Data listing
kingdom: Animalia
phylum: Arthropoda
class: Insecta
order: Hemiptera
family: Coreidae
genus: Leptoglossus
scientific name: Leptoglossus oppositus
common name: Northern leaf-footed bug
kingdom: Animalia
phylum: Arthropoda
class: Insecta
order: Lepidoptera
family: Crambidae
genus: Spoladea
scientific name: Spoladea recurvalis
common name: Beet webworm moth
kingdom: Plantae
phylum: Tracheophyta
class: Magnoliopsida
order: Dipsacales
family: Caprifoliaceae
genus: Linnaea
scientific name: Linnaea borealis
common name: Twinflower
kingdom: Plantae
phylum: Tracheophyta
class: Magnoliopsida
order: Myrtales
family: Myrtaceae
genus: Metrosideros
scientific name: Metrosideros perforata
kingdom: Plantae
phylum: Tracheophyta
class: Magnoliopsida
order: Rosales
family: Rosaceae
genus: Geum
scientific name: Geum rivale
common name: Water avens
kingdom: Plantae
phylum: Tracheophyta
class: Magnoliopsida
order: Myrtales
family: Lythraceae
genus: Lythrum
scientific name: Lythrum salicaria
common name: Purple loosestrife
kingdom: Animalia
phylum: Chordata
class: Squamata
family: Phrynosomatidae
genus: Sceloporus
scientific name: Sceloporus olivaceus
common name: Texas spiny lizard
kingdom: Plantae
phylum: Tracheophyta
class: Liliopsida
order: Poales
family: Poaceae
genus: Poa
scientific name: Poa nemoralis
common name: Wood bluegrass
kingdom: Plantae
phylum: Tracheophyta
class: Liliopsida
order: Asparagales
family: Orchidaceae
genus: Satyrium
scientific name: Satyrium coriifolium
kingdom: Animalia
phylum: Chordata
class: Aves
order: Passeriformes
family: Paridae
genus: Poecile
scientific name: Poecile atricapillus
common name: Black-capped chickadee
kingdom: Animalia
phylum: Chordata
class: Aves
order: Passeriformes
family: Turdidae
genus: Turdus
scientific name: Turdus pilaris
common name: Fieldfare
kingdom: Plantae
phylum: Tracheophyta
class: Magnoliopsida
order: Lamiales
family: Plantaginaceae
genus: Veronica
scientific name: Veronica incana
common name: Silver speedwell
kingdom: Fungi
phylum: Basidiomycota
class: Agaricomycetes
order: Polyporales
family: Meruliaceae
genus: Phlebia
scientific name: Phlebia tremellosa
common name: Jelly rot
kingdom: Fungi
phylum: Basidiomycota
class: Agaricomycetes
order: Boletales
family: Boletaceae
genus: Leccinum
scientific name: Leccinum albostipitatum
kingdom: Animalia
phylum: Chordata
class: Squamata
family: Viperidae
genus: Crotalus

What is asked: Render every line of the data listing above as a JSON array of strings, with one string per line and no blank lines.

Response:
[
  "kingdom: Animalia",
  "phylum: Arthropoda",
  "class: Insecta",
  "order: Hemiptera",
  "family: Coreidae",
  "genus: Leptoglossus",
  "scientific name: Leptoglossus oppositus",
  "common name: Northern leaf-footed bug",
  "kingdom: Animalia",
  "phylum: Arthropoda",
  "class: Insecta",
  "order: Lepidoptera",
  "family: Crambidae",
  "genus: Spoladea",
  "scientific name: Spoladea recurvalis",
  "common name: Beet webworm moth",
  "kingdom: Plantae",
  "phylum: Tracheophyta",
  "class: Magnoliopsida",
  "order: Dipsacales",
  "family: Caprifoliaceae",
  "genus: Linnaea",
  "scientific name: Linnaea borealis",
  "common name: Twinflower",
  "kingdom: Plantae",
  "phylum: Tracheophyta",
  "class: Magnoliopsida",
  "order: Myrtales",
  "family: Myrtaceae",
  "genus: Metrosideros",
  "scientific name: Metrosideros perforata",
  "kingdom: Plantae",
  "phylum: Tracheophyta",
  "class: Magnoliopsida",
  "order: Rosales",
  "family: Rosaceae",
  "genus: Geum",
  "scientific name: Geum rivale",
  "common name: Water avens",
  "kingdom: Plantae",
  "phylum: Tracheophyta",
  "class: Magnoliopsida",
  "order: Myrtales",
  "family: Lythraceae",
  "genus: Lythrum",
  "scientific name: Lythrum salicaria",
  "common name: Purple loosestrife",
  "kingdom: Animalia",
  "phylum: Chordata",
  "class: Squamata",
  "family: Phrynosomatidae",
  "genus: Sceloporus",
  "scientific name: Sceloporus olivaceus",
  "common name: Texas spiny lizard",
  "kingdom: Plantae",
  "phylum: Tracheophyta",
  "class: Liliopsida",
  "order: Poales",
  "family: Poaceae",
  "genus: Poa",
  "scientific name: Poa nemoralis",
  "common name: Wood bluegrass",
  "kingdom: Plantae",
  "phylum: Tracheophyta",
  "class: Liliopsida",
  "order: Asparagales",
  "family: Orchidaceae",
  "genus: Satyrium",
  "scientific name: Satyrium coriifolium",
  "kingdom: Animalia",
  "phylum: Chordata",
  "class: Aves",
  "order: Passeriformes",
  "family: Paridae",
  "genus: Poecile",
  "scientific name: Poecile atricapillus",
  "common name: Black-capped chickadee",
  "kingdom: Animalia",
  "phylum: Chordata",
  "class: Aves",
  "order: Passeriformes",
  "family: Turdidae",
  "genus: Turdus",
  "scientific name: Turdus pilaris",
  "common name: Fieldfare",
  "kingdom: Plantae",
  "phylum: Tracheophyta",
  "class: Magnoliopsida",
  "order: Lamiales",
  "family: Plantaginaceae",
  "genus: Veronica",
  "scientific name: Veronica incana",
  "common name: Silver speedwell",
  "kingdom: Fungi",
  "phylum: Basidiomycota",
  "class: Agaricomycetes",
  "order: Polyporales",
  "family: Meruliaceae",
  "genus: Phlebia",
  "scientific name: Phlebia tremellosa",
  "common name: Jelly rot",
  "kingdom: Fungi",
  "phylum: Basidiomycota",
  "class: Agaricomycetes",
  "order: Boletales",
  "family: Boletaceae",
  "genus: Leccinum",
  "scientific name: Leccinum albostipitatum",
  "kingdom: Animalia",
  "phylum: Chordata",
  "class: Squamata",
  "family: Viperidae",
  "genus: Crotalus"
]